Only this goat stampede can prevent forest fires in California.

Hundreds of the animals were filmed being released into the Berkeley Hills on Friday, reports KGO. They brought traffic to a standstill and kicked up clouds of dust as they scampered down a slope and along a road.

The Lawrence Berkeley National Laboratory said it rented the goats to reduce the risk of forest fires, which has risen due to the statewide drought.

“We utilize goats at the lab in order to keep our grasses short and reduce fire hazards,” said a statement on the Berkeley Lab’s Facebook page.

These goats near Berkeley, Calif., clearly can’t read the traffic officer’s sign.

“In this video the goats are being herded (wait for dog at end) to the tree laden hill just below our Blackberry Gate,” said a Facebook post that accompanied a video shot by staffer David Stein.

Goats can eat up to 10 pounds of vegetation per day.

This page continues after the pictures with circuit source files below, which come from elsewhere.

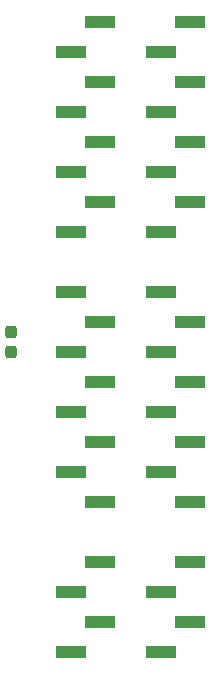
<source format=gbr>
G04 #@! TF.GenerationSoftware,KiCad,Pcbnew,9.0.6-9.0.6~ubuntu25.10.1*
G04 #@! TF.CreationDate,2025-12-24T16:01:02+09:00*
G04 #@! TF.ProjectId,bionic-mc68008,62696f6e-6963-42d6-9d63-36383030382e,2*
G04 #@! TF.SameCoordinates,Original*
G04 #@! TF.FileFunction,Paste,Bot*
G04 #@! TF.FilePolarity,Positive*
%FSLAX46Y46*%
G04 Gerber Fmt 4.6, Leading zero omitted, Abs format (unit mm)*
G04 Created by KiCad (PCBNEW 9.0.6-9.0.6~ubuntu25.10.1) date 2025-12-24 16:01:02*
%MOMM*%
%LPD*%
G01*
G04 APERTURE LIST*
G04 Aperture macros list*
%AMRoundRect*
0 Rectangle with rounded corners*
0 $1 Rounding radius*
0 $2 $3 $4 $5 $6 $7 $8 $9 X,Y pos of 4 corners*
0 Add a 4 corners polygon primitive as box body*
4,1,4,$2,$3,$4,$5,$6,$7,$8,$9,$2,$3,0*
0 Add four circle primitives for the rounded corners*
1,1,$1+$1,$2,$3*
1,1,$1+$1,$4,$5*
1,1,$1+$1,$6,$7*
1,1,$1+$1,$8,$9*
0 Add four rect primitives between the rounded corners*
20,1,$1+$1,$2,$3,$4,$5,0*
20,1,$1+$1,$4,$5,$6,$7,0*
20,1,$1+$1,$6,$7,$8,$9,0*
20,1,$1+$1,$8,$9,$2,$3,0*%
G04 Aperture macros list end*
%ADD10RoundRect,0.237500X0.237500X-0.300000X0.237500X0.300000X-0.237500X0.300000X-0.237500X-0.300000X0*%
%ADD11R,2.510000X1.000000*%
G04 APERTURE END LIST*
D10*
X103540000Y-105560000D03*
X103540000Y-103835000D03*
D11*
X111130000Y-77620000D03*
X108640800Y-80160000D03*
X111130000Y-82700000D03*
X108640800Y-85240000D03*
X111130000Y-87780000D03*
X108640800Y-90320000D03*
X111130000Y-92860000D03*
X108640800Y-95400000D03*
X108640800Y-100480000D03*
X111130000Y-103020000D03*
X108640800Y-105560000D03*
X111130000Y-108100000D03*
X108640800Y-110640000D03*
X111130000Y-113180000D03*
X108640800Y-115720000D03*
X111130000Y-118260000D03*
X111130000Y-123340000D03*
X108640800Y-125880000D03*
X111130000Y-128420000D03*
X108640800Y-130960000D03*
X116244600Y-130960000D03*
X118733800Y-128420000D03*
X116244600Y-125880000D03*
X118733800Y-123340000D03*
X118733800Y-118260000D03*
X116244600Y-115720000D03*
X118733800Y-113180000D03*
X116244600Y-110640000D03*
X118733800Y-108100000D03*
X116244600Y-105560000D03*
X118733800Y-103020000D03*
X116244600Y-100480000D03*
X116244600Y-95400000D03*
X118733800Y-92860000D03*
X116244600Y-90320000D03*
X118733800Y-87780000D03*
X116244600Y-85240000D03*
X118733800Y-82700000D03*
X116244600Y-80160000D03*
X118733800Y-77620000D03*
M02*

</source>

It’s hoped they reduce the amount of dry grass to be able to prevent potential forest fires.

Actually, the goats are following the instruction of the stop sign, heading to eat dry vegetation in order to stop potential forest fires in drought-stricken California.

The animals have been contracted by the Lab for the last 18 summers,according to The Daily Californian.

The 800-strong herd, which roams the area for up to six weeks, is supplied by local business Goats R Us.